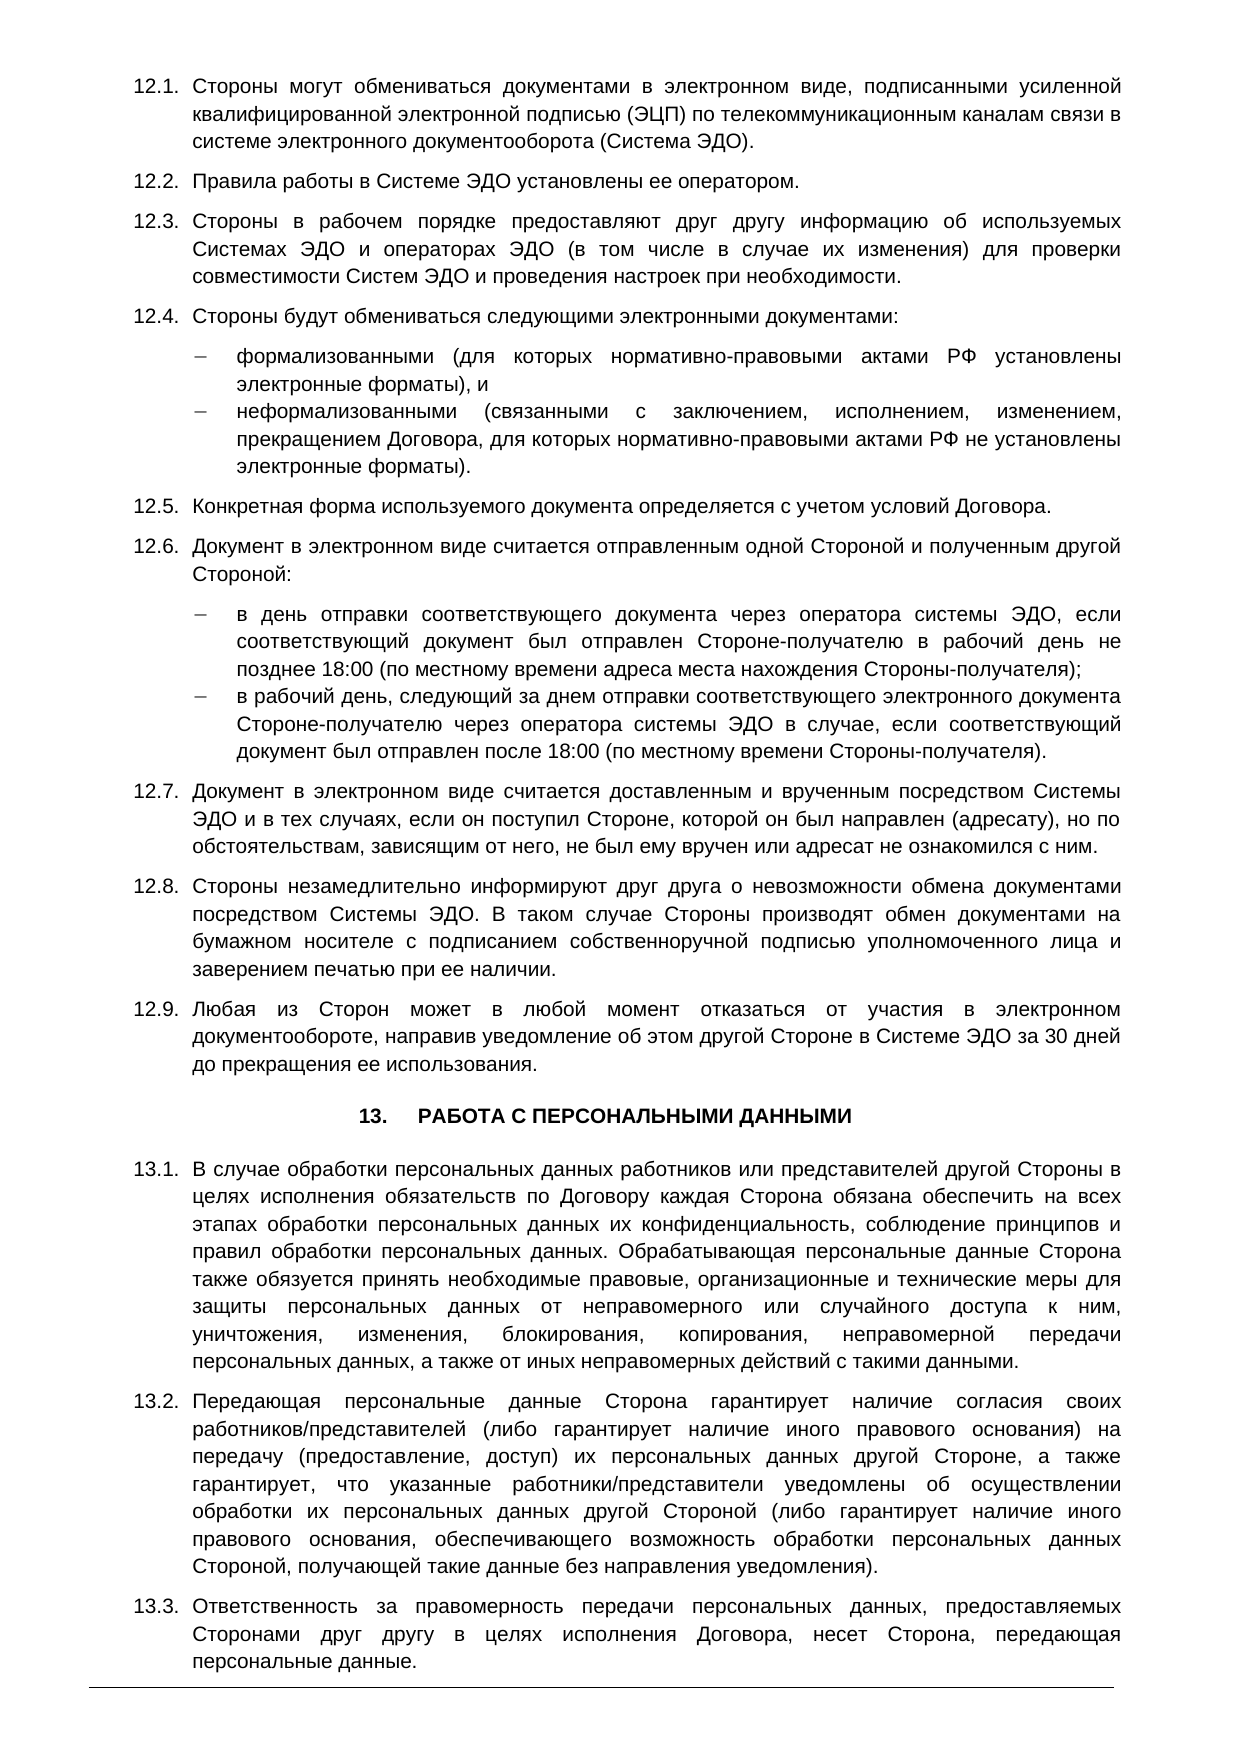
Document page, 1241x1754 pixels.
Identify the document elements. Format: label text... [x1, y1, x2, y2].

list Ответственность за правомерность передачи персональных данных, предоставляемых Сторонами друг другу в целях исполнения Договора, несет Сторона, передающая персональные данные. [133, 1594, 1122, 1673]
list в день отправки соответствующего документа через оператора системы ЭДО, если соответствующий документ был отправлен Стороне-получателю в рабочий день не позднее 18:00 (по местному времени адреса места нахождения Стороны-получателя); [192, 602, 1122, 681]
list Документ в электронном виде считается доставленным и врученным посредством Системы ЭДО и в тех случаях, если он поступил Стороне, которой он был направлен (адресату), но по обстоятельствам, зависящим от него, не был ему вручен или адресат не ознакомился с ним. [133, 779, 1122, 858]
list неформализованными (связанными с заключением, исполнением, изменением, прекращением Договора, для которых нормативно-правовыми актами РФ не установлены электронные форматы). [192, 399, 1122, 478]
list Правила работы в Системе ЭДО установлены ее оператором. [133, 169, 1122, 193]
list Документ в электронном виде считается отправленным одной Стороной и полученным другой Стороной: [133, 534, 1122, 586]
list Передающая персональные данные Сторона гарантирует наличие согласия своих работников/представителей (либо гарантирует наличие иного правового основания) на передачу (предоставление, доступ) их персональных данных другой Стороне, а также гарантирует, что указанные работники/представители уведомлены об осуществлении обработки их персональных данных другой Стороной (либо гарантирует наличие иного правового основания, обеспечивающего возможность обработки персональных данных Стороной, получающей такие данные без направления уведомления). [133, 1389, 1122, 1578]
list формализованными (для которых нормативно-правовыми актами РФ установлены электронные форматы), и [192, 344, 1122, 395]
list Стороны в рабочем порядке предоставляют друг другу информацию об используемых Системах ЭДО и операторах ЭДО (в том числе в случае их изменения) для проверки совместимости Систем ЭДО и проведения настроек при необходимости. [133, 209, 1122, 288]
list Стороны будут обмениваться следующими электронными документами: [133, 304, 1122, 328]
list в рабочий день, следующий за днем отправки соответствующего электронного документа Стороне-получателю через оператора системы ЭДО в случае, если соответствующий документ был отправлен после 18:00 (по местному времени Стороны-получателя). [192, 684, 1122, 763]
list Стороны незамедлительно информируют друг друга о невозможности обмена документами посредством Системы ЭДО. В таком случае Стороны производят обмен документами на бумажном носителе с подписанием собственноручной подписью уполномоченного лица и заверением печатью при ее наличии. [133, 874, 1122, 981]
list Конкретная форма используемого документа определяется с учетом условий Договора. [133, 494, 1122, 518]
list Стороны могут обмениваться документами в электронном виде, подписанными усиленной квалифицированной электронной подписью (ЭЦП) по телекоммуникационным каналам связи в системе электронного документооборота (Система ЭДО). [133, 74, 1122, 153]
list Любая из Сторон может в любой момент отказаться от участия в электронном документообороте, направив уведомление об этом другой Стороне в Системе ЭДО за 30 дней до прекращения ее использования. [133, 997, 1122, 1076]
list РАБОТА С ПЕРСОНАЛЬНЫМИ ДАННЫМИ [89, 1104, 1122, 1128]
list В случае обработки персональных данных работников или представителей другой Стороны в целях исполнения обязательств по Договору каждая Сторона обязана обеспечить на всех этапах обработки персональных данных их конфиденциальность, соблюдение принципов и правил обработки персональных данных. Обрабатывающая персональные данные Сторона также обязуется принять необходимые правовые, организационные и технические меры для защиты персональных данных от неправомерного или случайного доступа к ним, уничтожения, изменения, блокирования, копирования, неправомерной передачи персональных данных, а также от иных неправомерных действий с такими данными. [133, 1157, 1122, 1373]
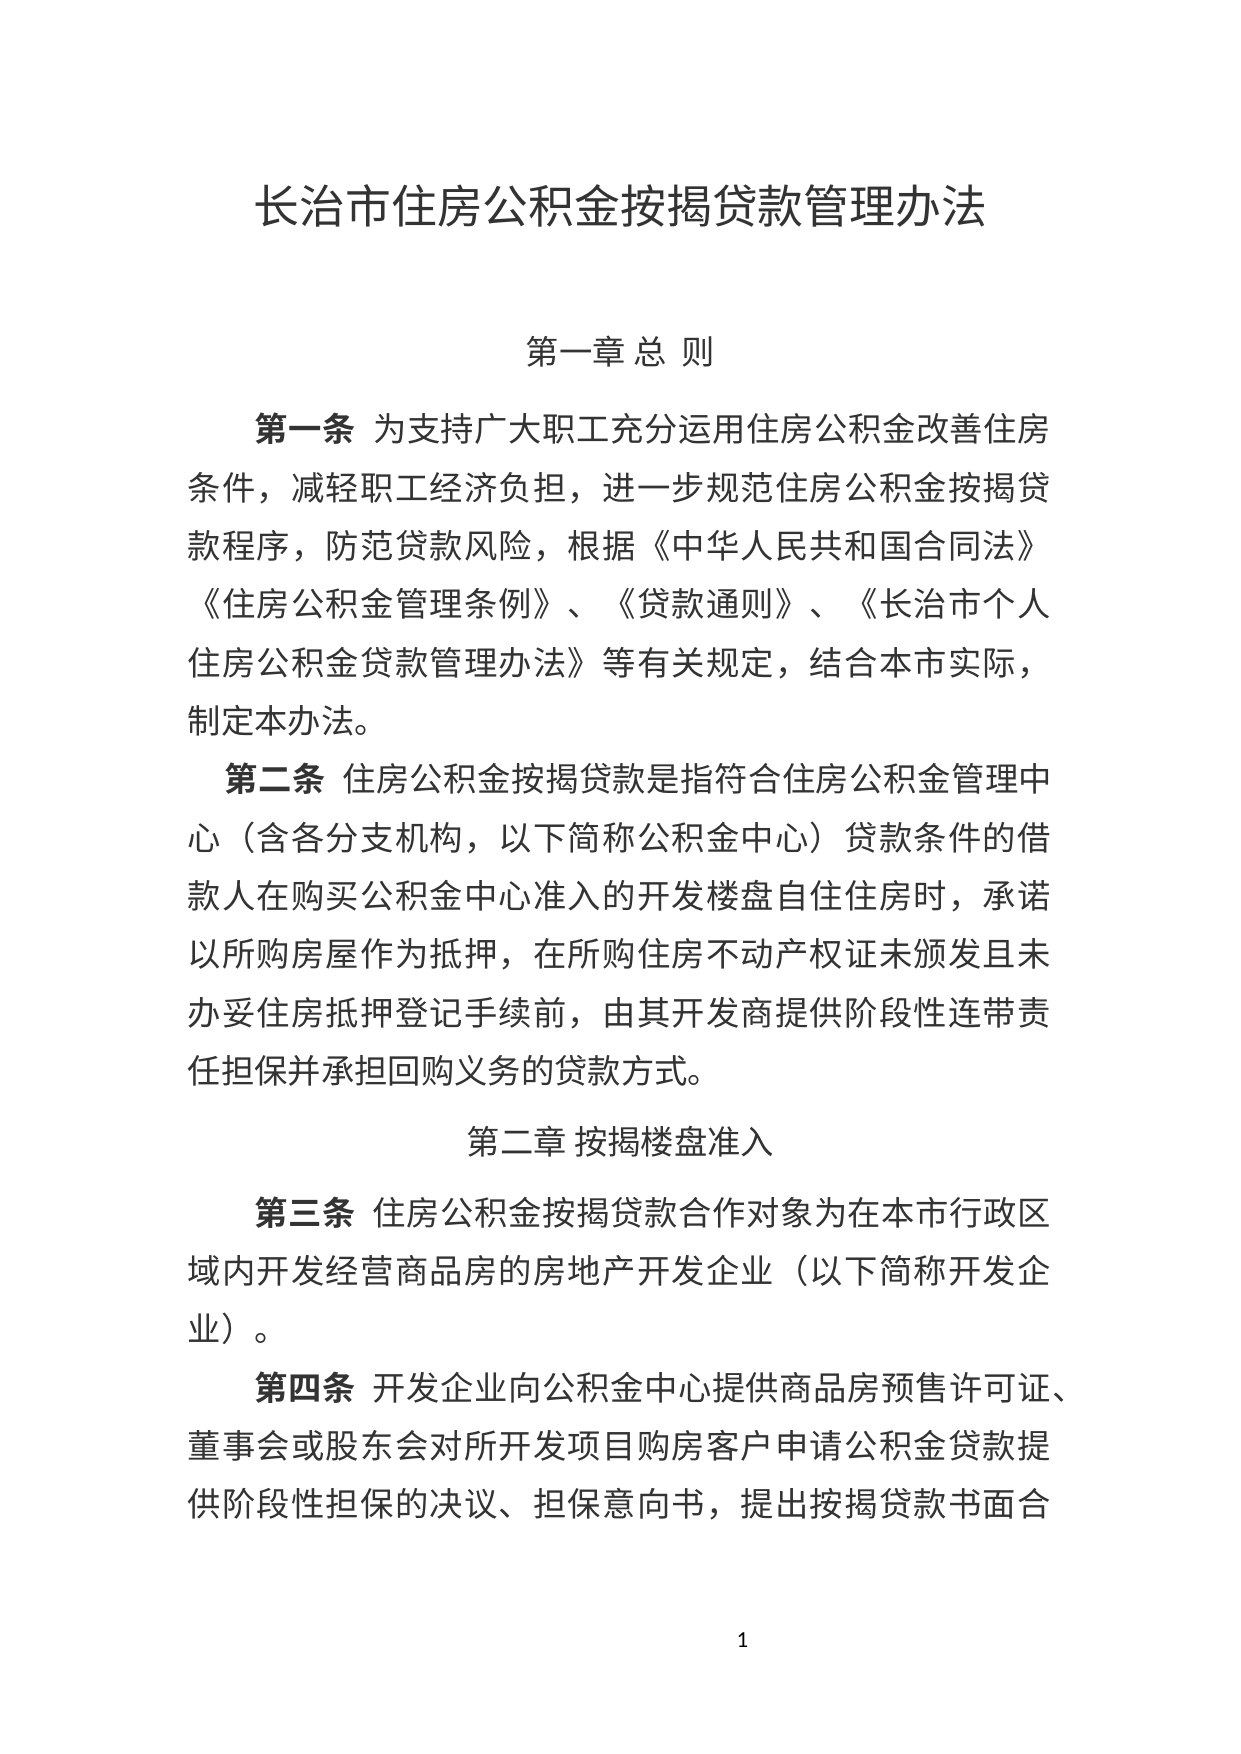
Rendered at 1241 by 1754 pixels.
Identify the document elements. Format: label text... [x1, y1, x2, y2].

▸ WHAT NEEDS TO BE DONE
Return the records exactly. Don't carry the pictures over.

▸ RESULT FOR THIS EXERCISE
Document page, 1241x1754 pixels.
Identify the document elements. Format: label text... [x1, y1, x2, y2].

list Ответственность за правомерность передачи персональных данных, предоставляемых Сторонами друг другу в целях исполнения Договора, несет Сторона, передающая персональные данные. [133, 1594, 1122, 1673]
list в день отправки соответствующего документа через оператора системы ЭДО, если соответствующий документ был отправлен Стороне-получателю в рабочий день не позднее 18:00 (по местному времени адреса места нахождения Стороны-получателя); [192, 602, 1122, 681]
list Документ в электронном виде считается доставленным и врученным посредством Системы ЭДО и в тех случаях, если он поступил Стороне, которой он был направлен (адресату), но по обстоятельствам, зависящим от него, не был ему вручен или адресат не ознакомился с ним. [133, 779, 1122, 858]
list неформализованными (связанными с заключением, исполнением, изменением, прекращением Договора, для которых нормативно-правовыми актами РФ не установлены электронные форматы). [192, 399, 1122, 478]
list Правила работы в Системе ЭДО установлены ее оператором. [133, 169, 1122, 193]
list Документ в электронном виде считается отправленным одной Стороной и полученным другой Стороной: [133, 534, 1122, 586]
list Передающая персональные данные Сторона гарантирует наличие согласия своих работников/представителей (либо гарантирует наличие иного правового основания) на передачу (предоставление, доступ) их персональных данных другой Стороне, а также гарантирует, что указанные работники/представители уведомлены об осуществлении обработки их персональных данных другой Стороной (либо гарантирует наличие иного правового основания, обеспечивающего возможность обработки персональных данных Стороной, получающей такие данные без направления уведомления). [133, 1389, 1122, 1578]
list формализованными (для которых нормативно-правовыми актами РФ установлены электронные форматы), и [192, 344, 1122, 395]
list Стороны в рабочем порядке предоставляют друг другу информацию об используемых Системах ЭДО и операторах ЭДО (в том числе в случае их изменения) для проверки совместимости Систем ЭДО и проведения настроек при необходимости. [133, 209, 1122, 288]
list Стороны будут обмениваться следующими электронными документами: [133, 304, 1122, 328]
list в рабочий день, следующий за днем отправки соответствующего электронного документа Стороне-получателю через оператора системы ЭДО в случае, если соответствующий документ был отправлен после 18:00 (по местному времени Стороны-получателя). [192, 684, 1122, 763]
list Стороны незамедлительно информируют друг друга о невозможности обмена документами посредством Системы ЭДО. В таком случае Стороны производят обмен документами на бумажном носителе с подписанием собственноручной подписью уполномоченного лица и заверением печатью при ее наличии. [133, 874, 1122, 981]
list Конкретная форма используемого документа определяется с учетом условий Договора. [133, 494, 1122, 518]
list Стороны могут обмениваться документами в электронном виде, подписанными усиленной квалифицированной электронной подписью (ЭЦП) по телекоммуникационным каналам связи в системе электронного документооборота (Система ЭДО). [133, 74, 1122, 153]
list Любая из Сторон может в любой момент отказаться от участия в электронном документообороте, направив уведомление об этом другой Стороне в Системе ЭДО за 30 дней до прекращения ее использования. [133, 997, 1122, 1076]
list РАБОТА С ПЕРСОНАЛЬНЫМИ ДАННЫМИ [89, 1104, 1122, 1128]
list В случае обработки персональных данных работников или представителей другой Стороны в целях исполнения обязательств по Договору каждая Сторона обязана обеспечить на всех этапах обработки персональных данных их конфиденциальность, соблюдение принципов и правил обработки персональных данных. Обрабатывающая персональные данные Сторона также обязуется принять необходимые правовые, организационные и технические меры для защиты персональных данных от неправомерного или случайного доступа к ним, уничтожения, изменения, блокирования, копирования, неправомерной передачи персональных данных, а также от иных неправомерных действий с такими данными. [133, 1157, 1122, 1373]
Rendered at 1241 by 1754 pixels.
Identify the document elements. Format: label text... [x1, y1, x2, y2].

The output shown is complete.